In November of 1998, the Pride Committee had a healthy bank balance of more than $35,000, an office housed with Pink Triangle Services, and federally-funded paid employees. The incredible growth of Pride from 1996-1998 was probably not sustainable. The following year, the fundraising goal shrank to $15,000 and overall attendance reportedly declined by 10,000, and only rain insurance kept the committee out of debt in 2000, according to a report in Capital Xtra. By 2001, the Pride Committee had lost its employees and reached a $10,000 shortfall.
The organizers of Pride 2002 executed what at the time Capital Xtra described as “the most successful Pride ever,” for the region. With a party on Bank Street added, attendance was estimated at 55,000 and the Capital Pride website called it “the most successful one-day festival” in the region, “save Canada Day.” Many young people in the queer community list the street party as one of the highlights of their Ottawa Pride experiences.
But the event also left the following year’s committee with a $40,000 deficit. The financial history of Pride has become well known — by 2003, Pride owed $100,000 and by last fall, Pride’s debt had swollen to $200,000 — a number that had been reduced by nearly $70,000 by May of this year.
What does the history of Pride teach us? To some extent, it depends on what lessons you want to learn. For some, the warm stories of early community-based Prides provide a blueprint for a post-big budget queer festival in Ottawa.
“There’s a mix of attitudes among young people,” says Shaun Vollick, administrative coordinator for Carleton’s GLBT Centre. “and for some, a return to a grassroots Pride that isn’t slick or corporate [is what they want].”

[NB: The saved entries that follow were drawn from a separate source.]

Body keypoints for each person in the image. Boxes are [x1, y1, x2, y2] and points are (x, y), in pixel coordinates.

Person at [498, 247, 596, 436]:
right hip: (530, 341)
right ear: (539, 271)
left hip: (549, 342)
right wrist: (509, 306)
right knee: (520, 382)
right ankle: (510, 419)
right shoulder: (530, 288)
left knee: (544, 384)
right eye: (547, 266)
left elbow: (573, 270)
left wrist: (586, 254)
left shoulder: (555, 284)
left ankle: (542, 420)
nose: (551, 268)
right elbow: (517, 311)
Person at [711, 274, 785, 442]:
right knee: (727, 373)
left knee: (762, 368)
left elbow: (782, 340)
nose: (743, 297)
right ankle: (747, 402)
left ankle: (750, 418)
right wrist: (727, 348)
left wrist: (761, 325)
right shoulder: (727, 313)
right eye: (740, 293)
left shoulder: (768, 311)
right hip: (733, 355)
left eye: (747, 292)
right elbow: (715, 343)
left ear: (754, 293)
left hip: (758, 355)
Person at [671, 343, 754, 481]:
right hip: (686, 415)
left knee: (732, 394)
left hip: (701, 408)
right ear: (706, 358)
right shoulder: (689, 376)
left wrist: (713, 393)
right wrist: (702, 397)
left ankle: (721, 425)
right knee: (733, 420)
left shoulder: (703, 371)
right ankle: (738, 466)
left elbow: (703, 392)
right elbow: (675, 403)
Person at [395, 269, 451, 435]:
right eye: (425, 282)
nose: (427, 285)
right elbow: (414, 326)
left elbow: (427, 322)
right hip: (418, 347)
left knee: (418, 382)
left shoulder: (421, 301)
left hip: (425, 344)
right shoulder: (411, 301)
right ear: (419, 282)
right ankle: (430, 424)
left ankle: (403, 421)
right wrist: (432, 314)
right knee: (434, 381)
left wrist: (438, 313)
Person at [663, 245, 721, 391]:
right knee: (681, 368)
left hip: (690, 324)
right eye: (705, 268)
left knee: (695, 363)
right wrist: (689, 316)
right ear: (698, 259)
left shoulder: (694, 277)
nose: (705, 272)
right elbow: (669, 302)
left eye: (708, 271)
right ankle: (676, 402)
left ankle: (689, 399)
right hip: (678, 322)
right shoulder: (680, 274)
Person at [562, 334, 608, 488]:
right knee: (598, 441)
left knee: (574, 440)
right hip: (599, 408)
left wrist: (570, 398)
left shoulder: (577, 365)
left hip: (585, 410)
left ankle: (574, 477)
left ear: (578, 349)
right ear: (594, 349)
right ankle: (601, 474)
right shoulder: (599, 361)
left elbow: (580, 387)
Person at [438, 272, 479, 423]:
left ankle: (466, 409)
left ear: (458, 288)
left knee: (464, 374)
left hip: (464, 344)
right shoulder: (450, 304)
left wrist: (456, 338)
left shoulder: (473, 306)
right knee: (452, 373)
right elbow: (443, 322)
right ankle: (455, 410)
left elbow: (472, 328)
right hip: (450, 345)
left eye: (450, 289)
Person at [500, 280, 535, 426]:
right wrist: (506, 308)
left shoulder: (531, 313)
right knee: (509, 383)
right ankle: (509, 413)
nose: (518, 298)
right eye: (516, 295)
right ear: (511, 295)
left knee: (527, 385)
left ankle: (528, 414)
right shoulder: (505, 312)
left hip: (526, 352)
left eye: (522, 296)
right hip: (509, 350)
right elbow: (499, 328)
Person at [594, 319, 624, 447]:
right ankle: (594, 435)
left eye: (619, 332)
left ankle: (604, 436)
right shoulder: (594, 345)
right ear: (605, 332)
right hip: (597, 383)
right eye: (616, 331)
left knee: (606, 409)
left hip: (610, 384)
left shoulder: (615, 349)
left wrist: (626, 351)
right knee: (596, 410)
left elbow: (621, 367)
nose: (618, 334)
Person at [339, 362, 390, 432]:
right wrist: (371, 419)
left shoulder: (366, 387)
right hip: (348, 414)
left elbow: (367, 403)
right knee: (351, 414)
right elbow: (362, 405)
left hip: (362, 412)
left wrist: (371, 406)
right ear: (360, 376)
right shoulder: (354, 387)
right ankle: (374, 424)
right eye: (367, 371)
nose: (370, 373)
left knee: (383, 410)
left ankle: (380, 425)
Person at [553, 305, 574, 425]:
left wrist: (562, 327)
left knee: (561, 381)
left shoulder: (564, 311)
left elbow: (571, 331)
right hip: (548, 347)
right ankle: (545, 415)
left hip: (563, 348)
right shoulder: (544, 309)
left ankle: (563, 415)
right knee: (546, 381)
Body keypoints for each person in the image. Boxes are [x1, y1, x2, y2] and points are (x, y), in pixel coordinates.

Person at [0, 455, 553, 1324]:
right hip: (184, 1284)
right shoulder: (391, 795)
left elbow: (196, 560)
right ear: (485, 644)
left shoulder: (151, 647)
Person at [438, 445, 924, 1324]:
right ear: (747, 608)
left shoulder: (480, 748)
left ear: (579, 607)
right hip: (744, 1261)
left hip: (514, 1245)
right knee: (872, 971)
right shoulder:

For others, the story of the 1994-1995 deficits shows that the gay community tends to respond to crisis. With the threat of Pride being cancelled looming this spring, community members began to take notice. Some older members of the queer community who have not attended in several years are planning to attend this year’s event; meanwhile, the gears are already whirring to plan a rejuvenated Pride 2007.
And for some long-time activists like Carroll Holland, it’s time to re-evaluate the Pride mandate.
“I feel that because of war, AIDS, the disparity between the rich and the poor, it’s time for us now to incorporate our human rights goals into a larger vision, to go beyond our rights — safety, dignity, equality — and to see it as part of a much bigger whole.”